Tamoxifen was taken daily for five years. The chemo regimen used is called CAF, for “cyclophosphamide, Adriamycin and 5-fluorouracil.”

In all, after accounting for study dropouts, 1,460 women received treatment.

The combined treatments of chemo plus tamoxifen increased the women’s disease-free survival by 24 percent, Albain found. When her team looked at which delivery protocol worked best — simultaneous tamoxifen and chemotherapy or chemo followed by tamoxifen — the sequential approach was found to be better, giving slightly better disease-free survival.

Ten-year disease-free survival estimates were 57 percent for the combination group and 48 percent for the tamoxifen-only group, the researchers found.

However, women receiving chemo were more likely to have drops in white blood cells, important for fighting infections, the team noted. And they were also more prone to blood clots, congestive heart failure and other complications.

In a second study, Albain’s team analyzed whether a gene test, called Oncotype DX, could predict which women would benefit from chemotherapy. Genomic Health, which makes the test, helped fund the study, along with the U.S. National Cancer Institute.

The test, which Albain said is already widely used, is done on the tumor itself. “This puts 21 genes together and comes up with a score,” she said. The score — low, intermediate, high — predicts the risk of recurrence over 10 years if a woman used tamoxifen alone.

When the researchers performed the test on 367 specimens, they found a low score identified those women who may not need the chemo, despite the fact that they have cancer that spread to lymph nodes.

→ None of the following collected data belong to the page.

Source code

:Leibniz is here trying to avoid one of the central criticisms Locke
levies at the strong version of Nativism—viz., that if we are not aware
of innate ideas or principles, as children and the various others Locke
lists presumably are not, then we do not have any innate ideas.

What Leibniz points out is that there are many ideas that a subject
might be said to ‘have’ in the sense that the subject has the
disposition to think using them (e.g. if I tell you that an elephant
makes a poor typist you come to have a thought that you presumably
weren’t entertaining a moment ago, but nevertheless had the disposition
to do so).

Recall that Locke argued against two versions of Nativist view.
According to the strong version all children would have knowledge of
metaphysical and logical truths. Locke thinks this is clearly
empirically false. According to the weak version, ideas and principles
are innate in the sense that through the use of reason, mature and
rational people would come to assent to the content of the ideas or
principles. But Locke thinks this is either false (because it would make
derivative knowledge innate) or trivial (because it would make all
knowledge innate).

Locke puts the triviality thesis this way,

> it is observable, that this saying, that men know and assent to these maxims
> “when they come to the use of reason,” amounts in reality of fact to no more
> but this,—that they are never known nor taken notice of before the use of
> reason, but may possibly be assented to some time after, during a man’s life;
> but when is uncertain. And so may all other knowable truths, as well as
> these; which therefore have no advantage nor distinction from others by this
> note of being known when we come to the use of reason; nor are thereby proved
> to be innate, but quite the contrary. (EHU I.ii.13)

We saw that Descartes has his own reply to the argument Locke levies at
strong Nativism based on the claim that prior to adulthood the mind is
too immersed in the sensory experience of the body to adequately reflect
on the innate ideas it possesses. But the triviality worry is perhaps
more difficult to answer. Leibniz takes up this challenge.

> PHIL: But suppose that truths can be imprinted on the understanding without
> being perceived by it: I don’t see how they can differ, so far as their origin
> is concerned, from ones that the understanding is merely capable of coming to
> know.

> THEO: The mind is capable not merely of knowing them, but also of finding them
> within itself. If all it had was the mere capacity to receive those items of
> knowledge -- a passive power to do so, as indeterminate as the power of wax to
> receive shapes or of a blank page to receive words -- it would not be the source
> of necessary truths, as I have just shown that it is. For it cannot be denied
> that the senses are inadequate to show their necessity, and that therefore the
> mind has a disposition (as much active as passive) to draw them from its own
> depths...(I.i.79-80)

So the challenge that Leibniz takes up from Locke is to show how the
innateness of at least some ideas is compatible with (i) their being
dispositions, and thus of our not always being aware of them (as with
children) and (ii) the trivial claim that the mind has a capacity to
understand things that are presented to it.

“This is a positive study, there’s no question,” said Dr. Joanne Mortimer, vice chair of medical oncology for the City of Hope Cancer Center in Duarte, Calif., of the first study. “This study tells us [that] if you have positive lymph nodes [and are postmenopausal with estrogen receptor-positive cancer], you should have both chemo and tamoxifen, because the survival was better.”

But, she added, “when you give everyone [who has the estrogen receptor-positive, node-positive breast cancer] chemotherapy, probably there are some who don’t need it.”

According to Mortimer, that’s why the gene test looks promising — it may spare some women from having to have chemo while ensuring that those who will benefit from the treatment get it.